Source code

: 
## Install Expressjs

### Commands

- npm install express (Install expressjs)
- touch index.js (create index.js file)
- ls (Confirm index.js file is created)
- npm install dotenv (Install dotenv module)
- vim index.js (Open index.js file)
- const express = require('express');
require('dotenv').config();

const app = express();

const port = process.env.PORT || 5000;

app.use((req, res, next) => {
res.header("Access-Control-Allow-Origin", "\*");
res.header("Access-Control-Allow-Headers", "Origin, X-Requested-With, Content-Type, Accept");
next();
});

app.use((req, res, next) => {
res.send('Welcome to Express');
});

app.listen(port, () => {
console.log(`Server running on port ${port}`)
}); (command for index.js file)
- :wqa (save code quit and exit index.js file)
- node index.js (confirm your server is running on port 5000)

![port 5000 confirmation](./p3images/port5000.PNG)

======

TRY IT - Your answer must be the line containing "- const express = require('express');" and every line after it through the end of the records above, reproduced exactly and alone.

OUTPUT OF THE TASK -
- const express = require('express');
require('dotenv').config();

const app = express();

const port = process.env.PORT || 5000;

app.use((req, res, next) => {
res.header("Access-Control-Allow-Origin", "\*");
res.header("Access-Control-Allow-Headers", "Origin, X-Requested-With, Content-Type, Accept");
next();
});

app.use((req, res, next) => {
res.send('Welcome to Express');
});

app.listen(port, () => {
console.log(`Server running on port ${port}`)
}); (command for index.js file)
- :wqa (save code quit and exit index.js file)
- node index.js (confirm your server is running on port 5000)

![port 5000 confirmation](./p3images/port5000.PNG)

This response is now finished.